■ What the task asks: Reproduce only the lines from the one containing "667 665 4.05" through the end of the data, exactly as they stand.
BEGIN
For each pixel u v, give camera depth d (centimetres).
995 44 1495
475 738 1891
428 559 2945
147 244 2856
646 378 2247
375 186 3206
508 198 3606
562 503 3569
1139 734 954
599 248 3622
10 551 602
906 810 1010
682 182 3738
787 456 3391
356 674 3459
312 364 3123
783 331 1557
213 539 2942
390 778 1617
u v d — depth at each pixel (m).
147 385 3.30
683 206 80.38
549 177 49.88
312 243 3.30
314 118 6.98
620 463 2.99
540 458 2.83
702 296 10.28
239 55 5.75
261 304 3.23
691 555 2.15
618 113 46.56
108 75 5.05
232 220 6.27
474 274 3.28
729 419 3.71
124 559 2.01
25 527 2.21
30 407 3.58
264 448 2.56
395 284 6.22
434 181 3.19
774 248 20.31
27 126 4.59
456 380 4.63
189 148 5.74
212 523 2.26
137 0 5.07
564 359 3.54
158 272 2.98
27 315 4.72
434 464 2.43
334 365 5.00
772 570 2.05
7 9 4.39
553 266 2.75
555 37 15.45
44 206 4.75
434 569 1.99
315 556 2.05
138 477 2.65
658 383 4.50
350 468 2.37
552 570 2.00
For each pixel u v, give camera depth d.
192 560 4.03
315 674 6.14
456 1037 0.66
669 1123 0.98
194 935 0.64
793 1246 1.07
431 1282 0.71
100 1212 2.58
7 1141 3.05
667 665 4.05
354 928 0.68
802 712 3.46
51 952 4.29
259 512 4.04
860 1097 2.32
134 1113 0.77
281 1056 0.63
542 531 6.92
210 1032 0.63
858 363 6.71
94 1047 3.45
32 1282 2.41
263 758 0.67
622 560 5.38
END
■ Answer for the task:
667 665 4.05
354 928 0.68
802 712 3.46
51 952 4.29
259 512 4.04
860 1097 2.32
134 1113 0.77
281 1056 0.63
542 531 6.92
210 1032 0.63
858 363 6.71
94 1047 3.45
32 1282 2.41
263 758 0.67
622 560 5.38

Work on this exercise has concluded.